→ TASK ITEM
Copy the text of every item below with no changes, leaving the pictures out.

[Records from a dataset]
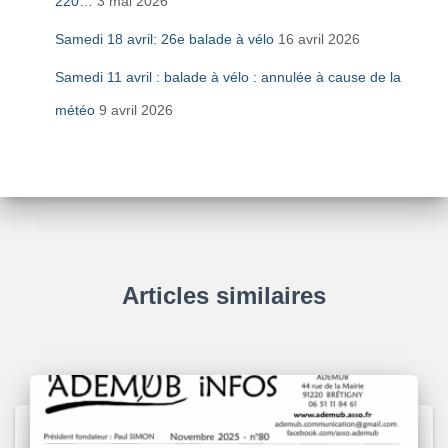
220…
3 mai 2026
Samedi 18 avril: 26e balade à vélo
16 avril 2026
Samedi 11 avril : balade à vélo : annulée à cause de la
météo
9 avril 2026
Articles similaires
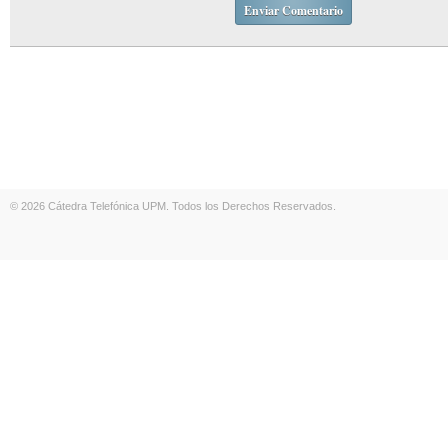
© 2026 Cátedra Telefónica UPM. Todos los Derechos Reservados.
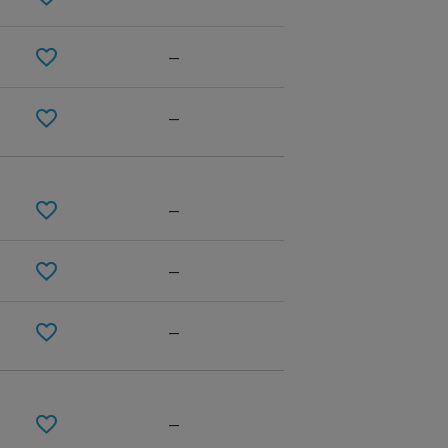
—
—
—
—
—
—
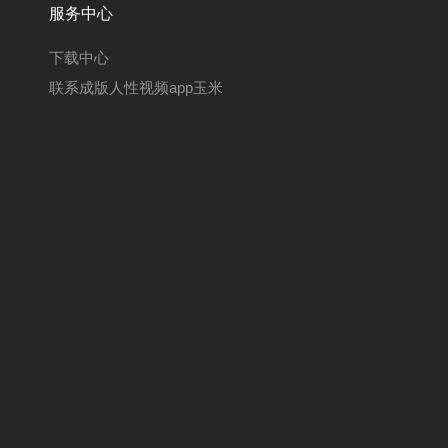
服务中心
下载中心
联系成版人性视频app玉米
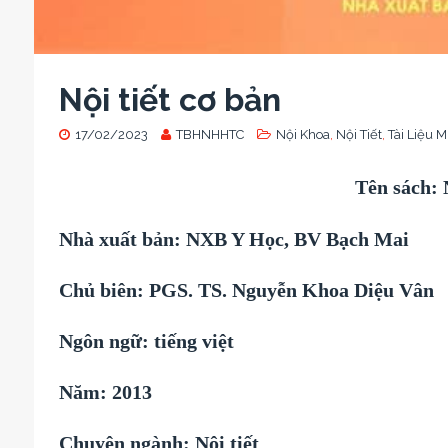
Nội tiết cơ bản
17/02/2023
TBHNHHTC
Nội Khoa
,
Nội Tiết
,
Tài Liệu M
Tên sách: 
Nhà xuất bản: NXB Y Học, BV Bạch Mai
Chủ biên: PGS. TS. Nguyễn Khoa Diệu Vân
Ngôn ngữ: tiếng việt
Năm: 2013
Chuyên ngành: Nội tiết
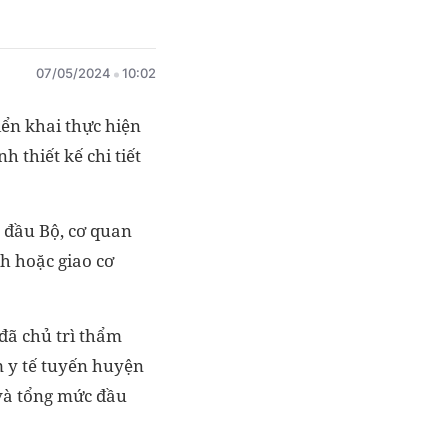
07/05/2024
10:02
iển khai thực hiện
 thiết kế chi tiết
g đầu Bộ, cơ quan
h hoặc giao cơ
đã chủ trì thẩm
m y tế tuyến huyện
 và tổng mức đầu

→ SOLUTION
220…
3 mai 2026
Samedi 18 avril: 26e balade à vélo
16 avril 2026
Samedi 11 avril : balade à vélo : annulée à cause de la
météo
9 avril 2026
Articles similaires
© 2026 Cátedra Telefónica UPM. Todos los Derechos Reservados.
—
—
—
—
—
—
服务中心
下载中心
联系成版人性视频app玉米
Nội tiết cơ bản
17/02/2023
TBHNHHTC
Nội Khoa
,
Nội Tiết
,
Tài Liệu M
Tên sách: 
Nhà xuất bản: NXB Y Học, BV Bạch Mai
Chủ biên: PGS. TS. Nguyễn Khoa Diệu Vân
Ngôn ngữ: tiếng việt
Năm: 2013
Chuyên ngành: Nội tiết
07/05/2024
10:02
iển khai thực hiện
 thiết kế chi tiết
g đầu Bộ, cơ quan
h hoặc giao cơ
đã chủ trì thẩm
m y tế tuyến huyện
 và tổng mức đầu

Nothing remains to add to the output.